Training the Overhead Press

by Westside Barbell on April 10, 2020

    When training at home or the gym, a universal standard of strength is the overhead press (OHP). This is a very common movement in strongman, and implements not included (for simplicity’s sake, we’ll focus on barbell usage), comes with 3 main variations.

 

 

  1. Strict Press - when the barbell is pressed overhead with only upper body strength
  2. Push Press - when energy is transferred from the legs into the barbell with no dipping back under the bar
  3. Push Jerk - when energy is transferred from the legs into the barbell and the athlete dips back under the barbell to catch it (this is done by way of a ‘split’ or ‘squat’ jerk)

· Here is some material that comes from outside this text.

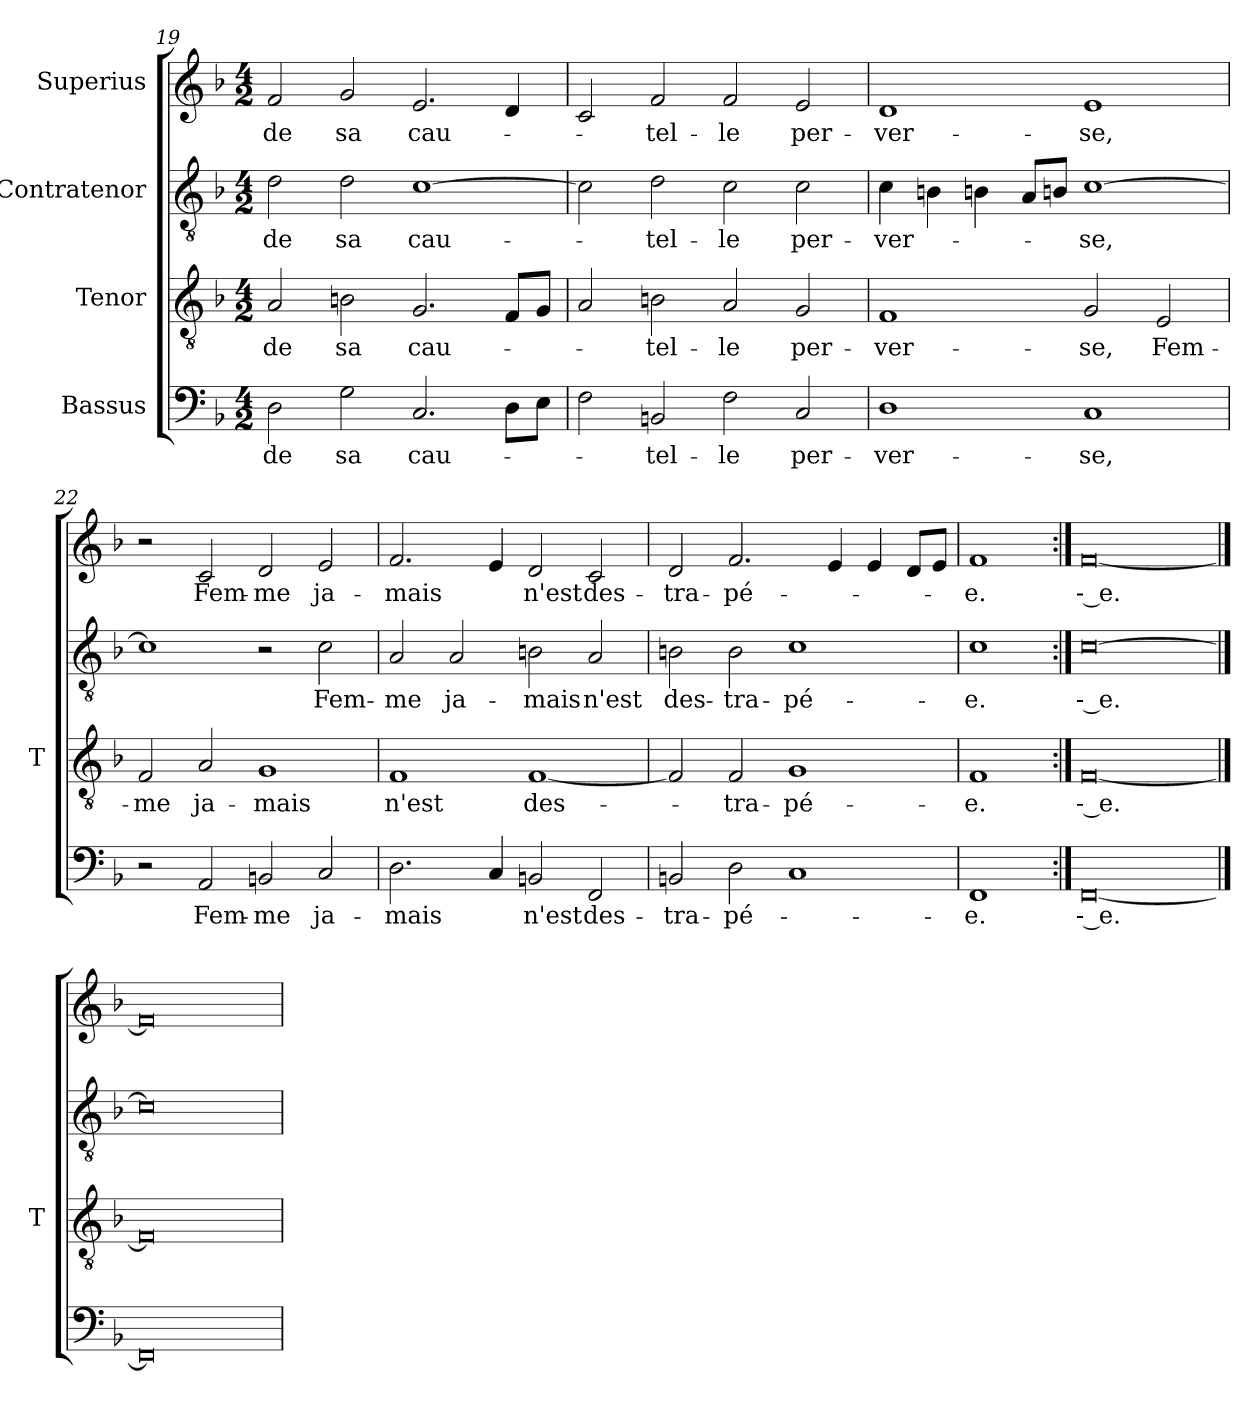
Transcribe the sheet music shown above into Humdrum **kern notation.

Main Tips We Follow/Coach:

 

  • During the Strict Press, one major cue is keep the glutes tight. Doing so allows for a strict base, one which keeps the lifter from loosening form.
  • During the Push Press/Push Jerk, ensure the barbell is in contact with the clavicles/anterior delt for a full range of motion. From a strength standard, this allows for greater transfer of power from the body directly into the barbell. If the barbell is not in contact, ‘x’ amount of inches from the body to barbell of dead space can throw off timing.
  • Firstly amongst all 3, it is important to note one’s base. Foot width should be typically wider than a conventional deadlift stance, but not as wide as the squat stance. This is in an effort to create a more dynamic/athletic base. A simple way of understanding this is when standing quite narrow, or quite wide, one’s base is compromised and can easily become unstable.
  • Secondly amongst all 3, air must be taken in to enhance the brace, as the lower back can be placed into a precarious situation. Focus on taking as much (if not all) air through the nose, as this will help to shuttle the air into the abdominals, instead of the chest. This is crucial during the press as a decompression of the chest (from loss of air) will lend to the bar drifting away to the front and not in the ‘vertical-to-back’ pattern desired to keep the barbell over the center of mass.
  • ‘Vertical-to-Back’ - Once the barbell is vertically pressed and begins to pass the nose/eyes, press the barbell back as the head is reached through the arms (think biceps past the ears). If this is an issue due to flexibility/mobility, try ‘dead hanging' from a pull-up bar with a wider than shoulder width grip for 5 sets of 45sec. During these dead hangs, relax the shoulder girdle as you strive to retract the shoulder blades.